Totally, that could absolutely be the case. But it probably won't be. The reality is that most C programs do use manual memory management, by a very wide margin.
It somewhat depends on what you mean by "manual memory management", I am not sure it has a definition beyond garbage collectors being outside it -- gray areas exist. Using that tool requires some mastery of its idioms and rules regardless. Memory management is much more complicated than safely acquiring and releasing memory for object instantiation, or even accessing it safely. At least in C++, you can build safe memory abstractions for almost any resource model, including some pretty unusual ones that show up in performance-sensitive applications. In C it is significantly more difficult.
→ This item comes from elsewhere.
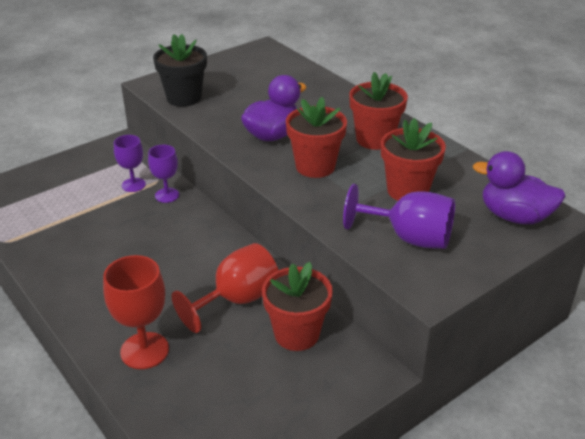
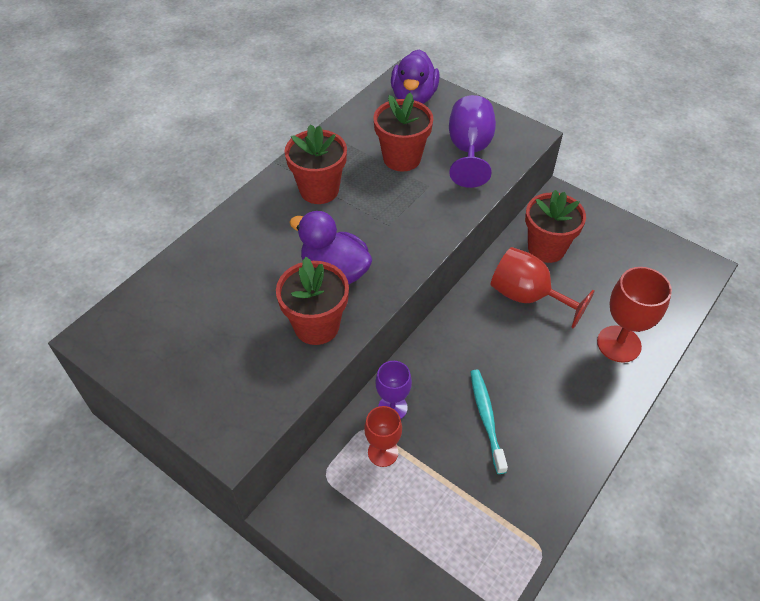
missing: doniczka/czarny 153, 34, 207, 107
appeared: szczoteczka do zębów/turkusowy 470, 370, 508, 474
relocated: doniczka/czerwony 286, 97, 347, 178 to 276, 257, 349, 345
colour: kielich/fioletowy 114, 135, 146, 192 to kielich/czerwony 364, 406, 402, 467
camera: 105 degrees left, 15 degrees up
If you are building large-scale, high-performance infrastructure, manual memory management is to some extent unavoidable. In many database engines, for example, memory lifetimes and object lifetimes are distinct and independent concepts. There are classes of algorithm optimization that require strict and explicit understanding of the address space your process claims to own. The silicon does not respect the object model of your programming language, but you still need the silicon to manipulate memory directly (as it understands it) for performance reasons. This seems complicated but understanding it well enough to leverage it has significant performance implications.
That said, I don't see a lot of heap allocation in things like database engines. Almost all the memory used is allocated and deployed at bootstrap, and most of the remainder is on the stack. Not a lot of attack surface for memory management problems to show up. Other applications may be different.
Maybe for prototypes or small scripts but disagree otherwise. The promise of automatic memory management is that you don't have to think about memory.
But the second you don't think about memory you are doomed to write bad code anyway. Maybe because of performance but most probably due to architecture. To have a language that forces you to think about memory is not a curse, it is a blessing.